Poll: Parents want their kids playing outdoors
Views on Western water and public lands also told
Keith Johnson, Deseret News archives
SALT LAKE CITY — Utah residents want their children to spend more time outdoors, do not favor selling off public lands to balance budgets and believe inadequate water supply is a serious problem that needs a solution, according to a new poll measuring attitudes in the West.
The new, bipartisan survey, called the 2013 Colorado College State of the Rockies Conservation in the West poll, tapped 2,400 residents in six Western states: Utah, New Mexico, Wyoming, Colorado, Arizona and Montana.
While two-thirds of Utahns surveyed identified themselves as "conservationists" and the majority said they engage in outdoor recreation regularly, even more of them worry children do not get outdoors enough.
In Utah, 83 percent of those who participated in the poll said it was a "serious" problem that children are not spending enough time outside.
Amber Kent, a Farmington mother of four, said it can be a challenge to get some her children to go outside on a daily basis, but she and her husband make it a priority.
"Outside activity is very important, but some children are just happy sitting and reading a book. With my 5-year-old son, if he doesn't play outside during the day, he is really moody."
The Kents made a decision to have just basic television channels. No cable. No satellite dish. While their children may be able to play video games, Amber Kent said the time is strictly limited and then out they go.
"We still kick them outside, even if it is snowing," she said. "We tell them to build a snow cave or go sledding in the backyard. After that if they're cold, they can have some hot chocolate to warm up. I think there needs to be a balance."
Dave Livermore, Utah state director of The Nature Conservancy, said that as society becomes more wired, people — and especially kids — tend to get more disconnected from their natural surroundings, and it can have impacts on physical health as well as mental well-being.
"We share the concerns that the poll revealed," he said. "Young people more and more are spending their time indoors looking at computer and television screens."
The Nature Conservancy has worked to connect Utah children with the Great Salt Lake through its Wings & Water program, which was expanded last year through a partnership with the Utah State Botanical Center.
First established in 2005, the program has reached 9,000 fourth-graders via educational field trips to the Great Salt Lake Shorelands Preserve in Layton. The organization hopes that an additional 600 children will fill the tour slots by the end of this school year.
"The wetlands are significant natural areas in North America that are right in our back yard," Livermore said. "These children, many of them, are able to see for the first time things they didn't even know existed.
Views on energy
The conservation poll was released Thursday and detailed in a teleconference. It also found that in Utah, residents want the state to encourage the use of wind and solar power as well as natural gas, rather than coal or nuclear power. Across the board in all states surveyed, renewable energy dominated as the option states should pursue.

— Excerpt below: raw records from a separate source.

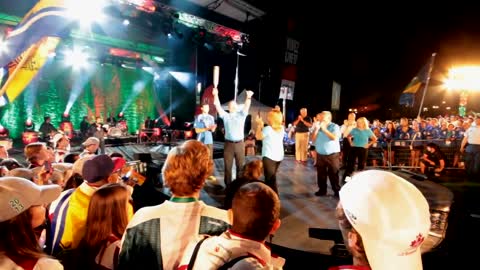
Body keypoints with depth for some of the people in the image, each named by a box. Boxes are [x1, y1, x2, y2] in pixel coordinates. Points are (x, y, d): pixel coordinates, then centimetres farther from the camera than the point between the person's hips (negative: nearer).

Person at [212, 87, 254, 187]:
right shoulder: (225, 115, 8)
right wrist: (216, 95, -17)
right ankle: (228, 185, 17)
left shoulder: (241, 115, 8)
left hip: (240, 144, 1)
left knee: (240, 166, 7)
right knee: (228, 166, 6)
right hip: (228, 144, 0)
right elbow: (218, 106, -3)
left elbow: (246, 107, -8)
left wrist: (248, 97, -26)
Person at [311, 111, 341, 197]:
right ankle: (322, 190, 21)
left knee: (333, 174, 2)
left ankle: (337, 191, 13)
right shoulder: (318, 126, 8)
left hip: (332, 155, -4)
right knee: (321, 174, 10)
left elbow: (334, 138, -20)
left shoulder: (334, 126, -4)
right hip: (320, 155, 4)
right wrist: (316, 129, -10)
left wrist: (324, 129, -18)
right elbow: (313, 139, 4)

Concerns over Western water supply were also probed in the poll, with 74 percent of Utahns calling the problem serious, and one in three agreeing it is "extremely" serious.
Like their neighbors in other states, Utahns place a strong value on public lands, saying they are “essential” to the state’s economy and quality of life. The poll found that 77 percent of those surveyed agreed that national parks and wildlife areas attract high quality employers and good jobs.